A teoria do risco da atividade, prevista no art. 14 do CDC, impõe ao fornecedor a responsabilidade por defeitos na prestação de serviços, independentemente da demonstração de culpa. Sendo assim, questões complexas sobre a eventual culpa subjetiva dos médicos devem ser objeto de ação própria, e não de denunciação da lide.
Jurisprudência consolidada sobre o tema
A decisão reforça um entendimento já estabelecido pelo STJ em diversos precedentes, que tratam da responsabilidade objetiva dos hospitais e da vedação da denunciação da lide em tais hipóteses:
1. AgInt no AgInt no REsp 1.718.427-RS (2023)
A Quarta Turma reiterou que o hospital responde objetivamente por falhas na prestação de serviços relacionados à sua atividade, como a ausência de sala de cirurgia, mesmo que não haja culpa direta dos profissionais envolvidos:
“O estabelecimento hospitalar não foi responsabilizado por ato de terceiro, mas sim por sua própria culpa, pois configurado o nexo de causalidade entre sua conduta – má prestação de serviço – e o dano causado.”
2. REsp 1.145.728-MG (2011)
O STJ reconheceu a responsabilidade objetiva da sociedade empresária hospitalar, com base no art. 14 do CDC, em razão de falhas estruturais e omissões que resultaram em gravíssimas sequelas à recém-nascida.
3. REsp 696.284-RJ (2009)
O Tribunal afirmou que o hospital é responsável, de forma objetiva, por erro de diagnóstico cometido por médico integrante de seu corpo clínico, e que a responsabilidade do médico é subjetiva, com possibilidade de inversão do ônus da prova nos termos do CDC.
4. REsp 125.669-SP (2001)
Neste precedente, ficou assentado que não cabe denunciação da lide aos médicos, mesmo que tenham atuado diretamente no procedimento questionado, quando o hospital é acionado com base na responsabilidade objetiva.
5. REsp 986.648-PR (2011)
A clínica médica foi responsabilizada objetivamente por sucessivos erros e omissões de seus médicos, com base na interpretação de que o art. 14 do CDC impõe ao fornecedor o dever de provar que o serviço foi prestado de forma adequada, salvo nos casos de responsabilidade de profissionais liberais.
Considerações finais
A jurisprudência do STJ é clara ao afirmar que, nas relações de consumo envolvendo serviços médicos prestados por hospitais, a responsabilidade da instituição é objetiva, sendo vedada a denunciação da lide aos médicos, ainda que estes tenham atuado diretamente nos atendimentos.
A discussão sobre eventual culpa dos profissionais pode ser objeto de ação regressiva, mas não deve ser discutida no mesmo processo em que se busca a reparação do dano pelo consumidor. Trata-se de uma proteção à efetividade da tutela do consumidor, que não pode ser prejudicado por debates complexos e acessórios entre os fornecedores de serviço.

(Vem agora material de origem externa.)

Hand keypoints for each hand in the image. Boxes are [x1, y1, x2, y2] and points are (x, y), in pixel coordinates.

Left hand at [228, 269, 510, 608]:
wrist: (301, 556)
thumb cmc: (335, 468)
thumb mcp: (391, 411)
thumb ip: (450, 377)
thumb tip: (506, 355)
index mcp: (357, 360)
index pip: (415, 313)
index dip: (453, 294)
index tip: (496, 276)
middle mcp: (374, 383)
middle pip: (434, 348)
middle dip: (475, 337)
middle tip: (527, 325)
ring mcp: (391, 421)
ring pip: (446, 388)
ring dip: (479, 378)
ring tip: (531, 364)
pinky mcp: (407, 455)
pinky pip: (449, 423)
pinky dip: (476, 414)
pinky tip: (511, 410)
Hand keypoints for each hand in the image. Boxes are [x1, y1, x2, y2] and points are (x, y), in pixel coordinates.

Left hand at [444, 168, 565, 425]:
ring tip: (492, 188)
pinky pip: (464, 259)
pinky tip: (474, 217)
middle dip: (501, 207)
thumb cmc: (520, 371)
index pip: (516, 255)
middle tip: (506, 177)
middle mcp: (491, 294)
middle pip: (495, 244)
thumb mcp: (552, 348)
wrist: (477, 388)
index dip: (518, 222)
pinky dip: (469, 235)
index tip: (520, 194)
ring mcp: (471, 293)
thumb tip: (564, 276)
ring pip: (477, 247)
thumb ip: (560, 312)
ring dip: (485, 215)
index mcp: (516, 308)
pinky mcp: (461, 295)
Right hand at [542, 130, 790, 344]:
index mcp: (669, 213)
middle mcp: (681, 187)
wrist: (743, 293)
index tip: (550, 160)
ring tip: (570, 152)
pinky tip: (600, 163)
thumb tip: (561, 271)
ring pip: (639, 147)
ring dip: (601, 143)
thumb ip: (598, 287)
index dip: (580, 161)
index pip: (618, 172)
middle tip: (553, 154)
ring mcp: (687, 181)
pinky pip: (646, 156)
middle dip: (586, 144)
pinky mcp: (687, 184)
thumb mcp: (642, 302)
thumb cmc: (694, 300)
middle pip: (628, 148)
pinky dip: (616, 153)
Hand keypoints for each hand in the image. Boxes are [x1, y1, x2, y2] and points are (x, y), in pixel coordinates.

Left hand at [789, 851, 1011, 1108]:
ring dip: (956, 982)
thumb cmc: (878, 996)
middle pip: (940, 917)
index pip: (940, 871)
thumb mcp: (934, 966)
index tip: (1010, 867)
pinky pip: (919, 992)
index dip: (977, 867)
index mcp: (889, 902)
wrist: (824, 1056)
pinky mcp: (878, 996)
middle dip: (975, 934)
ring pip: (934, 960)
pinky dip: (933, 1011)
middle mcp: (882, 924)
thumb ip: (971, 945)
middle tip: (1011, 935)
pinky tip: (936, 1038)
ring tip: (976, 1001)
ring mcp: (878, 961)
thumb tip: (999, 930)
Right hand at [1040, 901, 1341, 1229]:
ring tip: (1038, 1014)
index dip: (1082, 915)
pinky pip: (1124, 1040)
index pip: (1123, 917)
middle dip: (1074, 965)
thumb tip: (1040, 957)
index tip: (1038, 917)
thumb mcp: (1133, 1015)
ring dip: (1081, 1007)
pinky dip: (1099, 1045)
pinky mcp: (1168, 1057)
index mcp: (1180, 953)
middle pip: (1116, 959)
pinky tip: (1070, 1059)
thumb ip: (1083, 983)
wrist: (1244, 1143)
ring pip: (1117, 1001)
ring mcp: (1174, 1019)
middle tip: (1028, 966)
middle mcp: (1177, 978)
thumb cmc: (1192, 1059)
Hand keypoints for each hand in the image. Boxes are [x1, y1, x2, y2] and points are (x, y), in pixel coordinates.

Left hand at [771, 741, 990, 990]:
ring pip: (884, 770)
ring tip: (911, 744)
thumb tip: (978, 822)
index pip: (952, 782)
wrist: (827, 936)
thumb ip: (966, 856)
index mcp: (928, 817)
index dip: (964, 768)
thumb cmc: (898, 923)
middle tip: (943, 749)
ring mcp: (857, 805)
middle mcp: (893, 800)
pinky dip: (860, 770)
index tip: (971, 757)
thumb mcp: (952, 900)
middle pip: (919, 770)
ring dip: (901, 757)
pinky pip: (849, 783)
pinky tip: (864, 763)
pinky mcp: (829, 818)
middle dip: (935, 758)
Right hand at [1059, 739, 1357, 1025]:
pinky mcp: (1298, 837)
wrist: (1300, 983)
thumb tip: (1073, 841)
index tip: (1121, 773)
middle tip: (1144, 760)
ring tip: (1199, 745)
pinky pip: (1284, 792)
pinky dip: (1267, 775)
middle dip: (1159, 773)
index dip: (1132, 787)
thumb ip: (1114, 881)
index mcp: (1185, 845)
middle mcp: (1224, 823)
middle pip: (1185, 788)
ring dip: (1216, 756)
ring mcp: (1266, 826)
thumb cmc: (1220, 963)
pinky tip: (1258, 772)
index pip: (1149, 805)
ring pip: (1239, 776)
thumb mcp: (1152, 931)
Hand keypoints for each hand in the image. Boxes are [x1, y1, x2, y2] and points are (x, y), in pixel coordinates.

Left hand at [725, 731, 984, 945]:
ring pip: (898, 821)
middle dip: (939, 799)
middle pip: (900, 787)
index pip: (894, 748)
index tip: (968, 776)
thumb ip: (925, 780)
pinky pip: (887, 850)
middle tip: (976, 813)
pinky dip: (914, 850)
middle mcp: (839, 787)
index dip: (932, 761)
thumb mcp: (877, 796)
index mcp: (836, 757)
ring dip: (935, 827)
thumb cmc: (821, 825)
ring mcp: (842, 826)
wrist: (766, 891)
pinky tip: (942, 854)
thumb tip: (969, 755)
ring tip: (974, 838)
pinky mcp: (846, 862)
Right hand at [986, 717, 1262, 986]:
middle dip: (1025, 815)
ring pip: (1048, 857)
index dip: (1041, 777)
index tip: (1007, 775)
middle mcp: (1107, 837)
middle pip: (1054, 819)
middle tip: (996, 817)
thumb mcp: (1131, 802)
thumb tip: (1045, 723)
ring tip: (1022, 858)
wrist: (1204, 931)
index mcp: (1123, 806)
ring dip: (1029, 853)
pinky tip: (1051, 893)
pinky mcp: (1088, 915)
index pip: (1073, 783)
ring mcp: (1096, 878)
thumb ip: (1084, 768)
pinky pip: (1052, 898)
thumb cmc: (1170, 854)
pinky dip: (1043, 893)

A decisão do REsp 2.160.516-CE, de relatoria para acórdão do Ministro Humberto Martins, julgado em 1º/4/2025, reforça a centralidade da teoria do risco da atividade no sistema de responsabilidade civil do CDC e a importância de resguardar a agilidade processual em demandas consumeristas.
REsp 2.160.516-CE, Rel. Ministra Nancy Andrighi, Rel. para acórdão Ministro Humberto Martins, Terceira Turma, por maioria, julgado em 1º/4/2025.